閑話 シガウス・サーレ・スレシンジャーの暗躍

しおりを挟む
シガウス・サーレ・スレシンジャーの暗躍
 
 久々に戻った王都は大混乱の真っ只中だった。
 登城して政務に使われている階層をざっと見て回っただけでも役人達は皆疲弊しているようで、冴えない顔色をして書類を抱えては右往左往している。今日は貴族議会に顔を出すつもりで登城していたが、面白い事になりそうだとシガウスは内心でほくそ笑んだ。

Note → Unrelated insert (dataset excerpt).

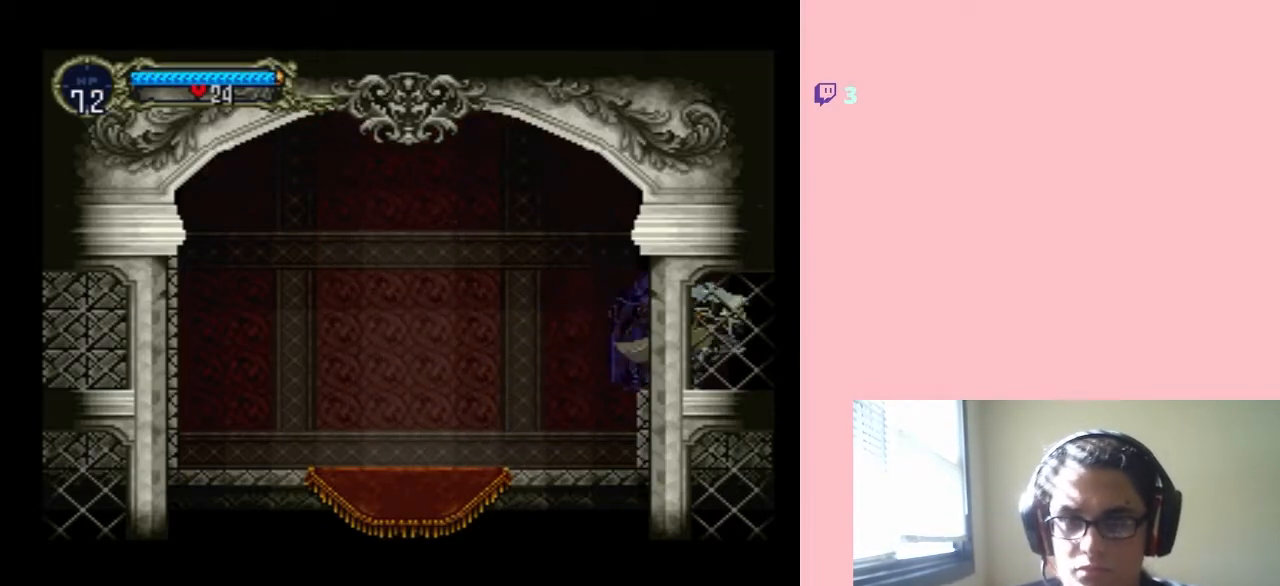
{"buttons": ["DPAD_RIGHT"], "left_stick": "center", "right_stick": "center", "events": []}
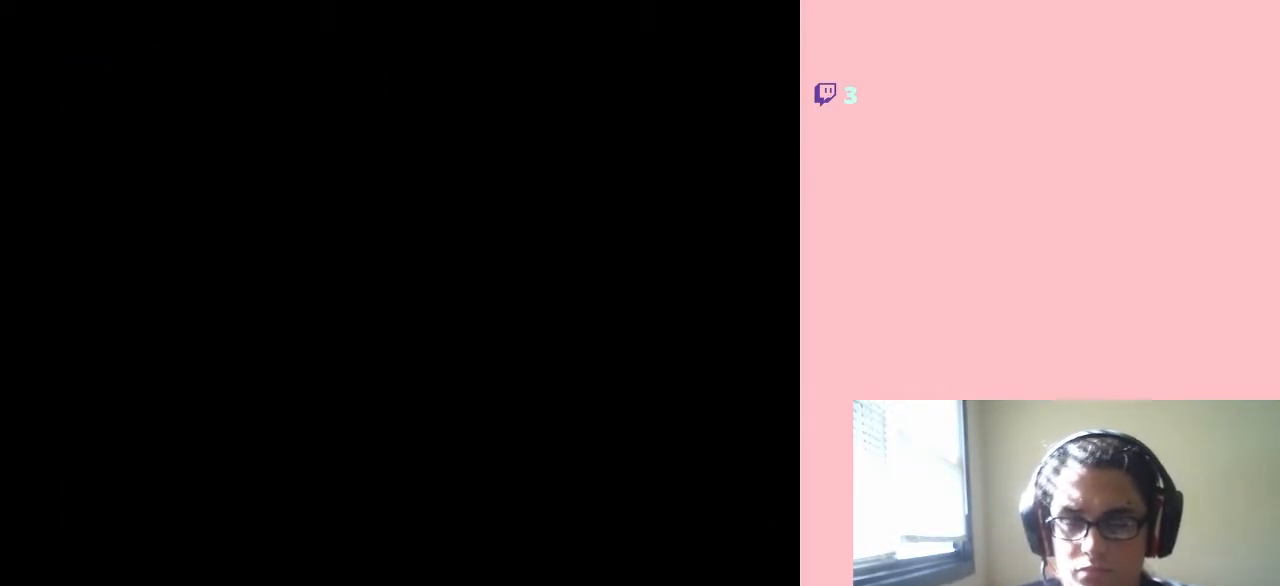
{"buttons": ["DPAD_LEFT"], "left_stick": "center", "right_stick": "center", "events": [[483, "DPAD_LEFT", "down"], [483, "DPAD_RIGHT", "up"]]}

 昨夜、息子であり、宰相の補佐官を勤めているルファスと話したが、どうやらそろそろ政務に限界が来ているらしい。それに伴って先日王太子がレヴォネ領に手紙を送ったという話も聞いたが、その内容がまた抱腹ものだった。遠く北方にいる青年が手紙を受け取ってその美しい顔を顰める様がありありと思い浮かんだものだ。
 短い間ではあったが、レヴォネ領での滞在はなかなか楽しかった。最愛の娘とのんびり過ごせたことはもちろん、温泉も心地良かったし、食事も良かった。何より揶揄い甲斐のある面白い男がいる。それも、二面性を秘めた麗しき毒華が。
 実直過ぎるが故に奸臣共に追いやられたが、強かさを覚えたあの毒華ならば更に楽しませてくれそうだ。シガウスはそれに少しばかり手を貸してやるつもりでいる。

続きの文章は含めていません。